Cilantro (Coriander) looks like parsley, but the taste is completely different. It’s that kind of taste that you may simply fall in love with or hate it from the first bite.
The plant is native to Southern Europe and Western Asia. Nowadays you may find it in all the Mediterranean area, the Balcans, Russia, India, Netherlands and USA.
People loved coriander since the Stone Age. It is shown by the fifteen grains discovered in the cave in Nahal Hemar, Israel, perhaps the oldest seeds in the world – 8000 years old.
Where did it take its name? We do not know. We only know that the Greeks called it koríannon/κορίαννον (probably a Mediterranean word) and the Romans borrowed it from them, slightly changed, Coriandrum.
Mediterranean doctors, priests and perfume creators knew its healing powers for the body and the spirit. That’s because the historians have discovered cilantro in Egyptian herborists’ papyri (the oldest dating from 1550 BC. BC.); in the tombs of the pharaohs (and that of Tutankhamen), as a beautiful and expensive gift to the gods; and in the flavored oils of the Mycenaean kings (it appears on the clay tablets from the house with sphinxes in Mycenae, together with fennel, cumin and mint).
In China the fresh leaves were used in cookery 1500 years BC and it was cultivated even in the hanging gardens of Queen Semiramis of Babylon. The Egyptians called it “grass of happiness” and assigned it with aphrodisiac properties. Greeks and Romans flavored their wines with coriander and used it for its therapeutic properties. The Romans are the ones who brought cilantro to the west of the Empire.
In the eighteenth century it was one of the ingredients in the “eau de toilette” created by the nuns of the Order of Carmelites in Paris. Also in the Middle Ages it was used in the preparation of two famous digestive drinks: liqueurs Chartreuse and Benedictine.
Cilantro is also known as “chinese parsley”.
Cilantro and parsley belong to the same herbal family, Umbelliferae, and the average lifetime is one year.
Greeks and Romans first used coriander for flavoring dishes. Later, they discovered it is effective in meat preserving and for making aromatic breads.
Coriander seeds’ nutritional profile is considerably different from that of the stems or leaves. The seeds have many nutrients – vitamins and antioxidants in the form of volatile oils (borneol, pinene, linalool, cineol, etc. ) and also fibers which help digestion.
Cilantro leaves contain flavonoids which strengthen the antioxidant powers of the plant.
It is also an excellent source of minerals like potassium, calcium, manganese, iron and magnesium. Coriander leaves have a high content of vitamins A, C , and K and B-complex vitamins.

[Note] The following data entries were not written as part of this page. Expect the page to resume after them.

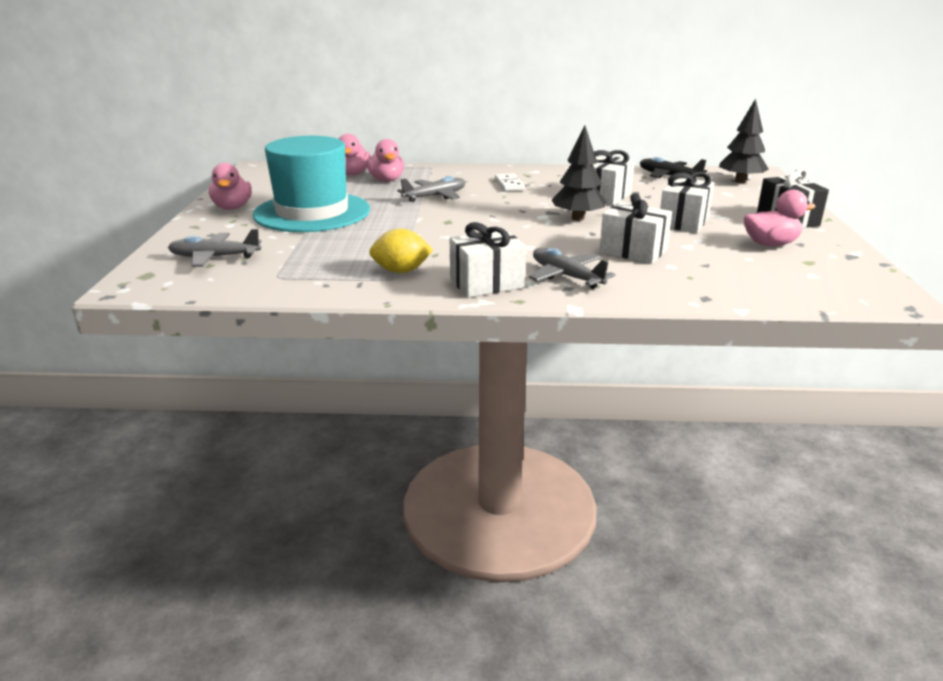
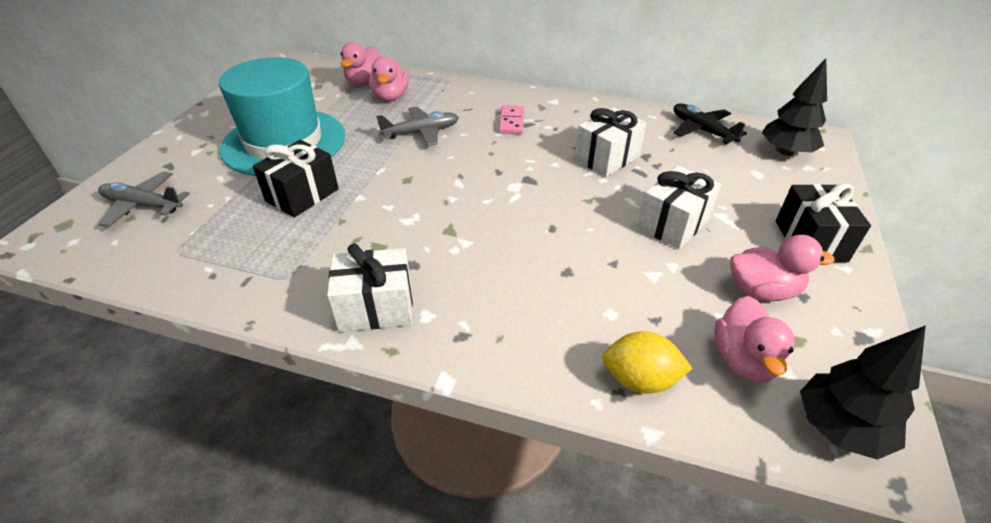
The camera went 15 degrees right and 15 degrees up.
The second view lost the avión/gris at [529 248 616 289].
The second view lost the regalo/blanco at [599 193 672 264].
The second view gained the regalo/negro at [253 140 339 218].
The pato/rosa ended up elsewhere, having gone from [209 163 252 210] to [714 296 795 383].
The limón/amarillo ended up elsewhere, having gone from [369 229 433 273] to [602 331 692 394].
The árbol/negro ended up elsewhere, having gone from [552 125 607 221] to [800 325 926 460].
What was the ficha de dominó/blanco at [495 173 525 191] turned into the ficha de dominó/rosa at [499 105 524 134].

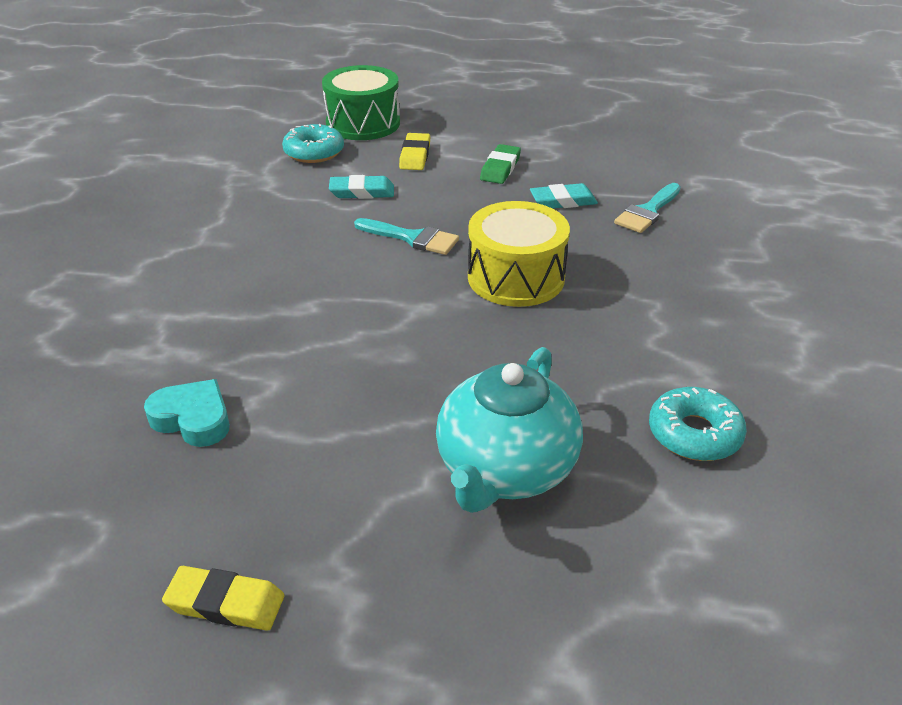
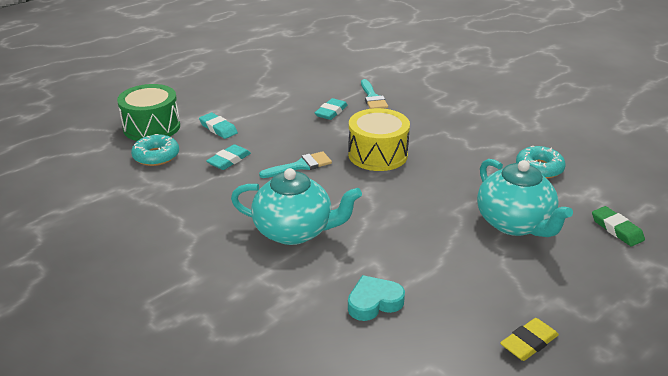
The camera went 50 degrees left and 5 degrees down.
The second view gained the tetera/turquesa at [231 168 362 245].
The goma de borrar/verde ended up elsewhere, having gone from [480 144 521 184] to [592 206 645 246].
What was the goma de borrar/amarillo at [399 133 430 170] turned into the goma de borrar/turquesa at [199 113 238 139].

Both leaves and seeds control the sugar level in the body, keeping cholesterol low and have antimicrobial properties. Coriander is rich in phytonutrients and volatile oils, but also phenolics. All these ingredients have properties that help the infections in the body heal faster.
Did you know that salmonella can be controlled or inhibited by using coriander? It is considered twice more powerful than any other antibiotic used to combat this bacteria.
Throughout history, cilantro seeds have been considered antidiabetic agents. Indians cherished them for their anti-inflammatory qualities and United States experts appreciate them for the effect of lowering cholesterol levels.
The advantage when cooking with coriander is that you may use not only leaves and seeds but even roots. The latter, more intense in flavor than the leaves, are mainly used in Thai cuisine.
Fresh coriander leaves are used in foods of southern Asia, in China or in the preparations of salsa and guacamole, both in Mexico. In Europe coriander consumption is declining in favor of parsley, but in Portugal this spice is still widely used in baked dishes, in particular.
Coriander seeds are a very important addition to the jars of pickles, in Europe. They are widely used in India as an ingredient in curry and garam masala. They can even be served fried, as a snack. The Germans use coriander seeds for sausages and the Russians put them in the rye breads.
It is used in pastry – meat, cheese or pumpkin pies, for the preparation of various sauces, but it also goes well with vegetables.
The seeds and leaves have completely different flavors and can not substitute each other. Drying the leaves may destroy some of their therapeutic qualities. However, they are listed as an ingredient of some Georgian and Iran spice mixtures, like “khmeli-suneli” and “ghormeh sabzi“.
The leaves can be stored by freezing, but they are more often used fresh. Cooking, even briefly, diminishes their aroma.
It is a common spice in Arabic cuisine where it is combined with orange juice to prepare lamb. It is used for seasoning dishes with chicken, grilled fish or some varieties of cheese.
Given its impressive medicinal qualities, cilantro is an extraordinary way of satisfying the need of natural, healthy eating.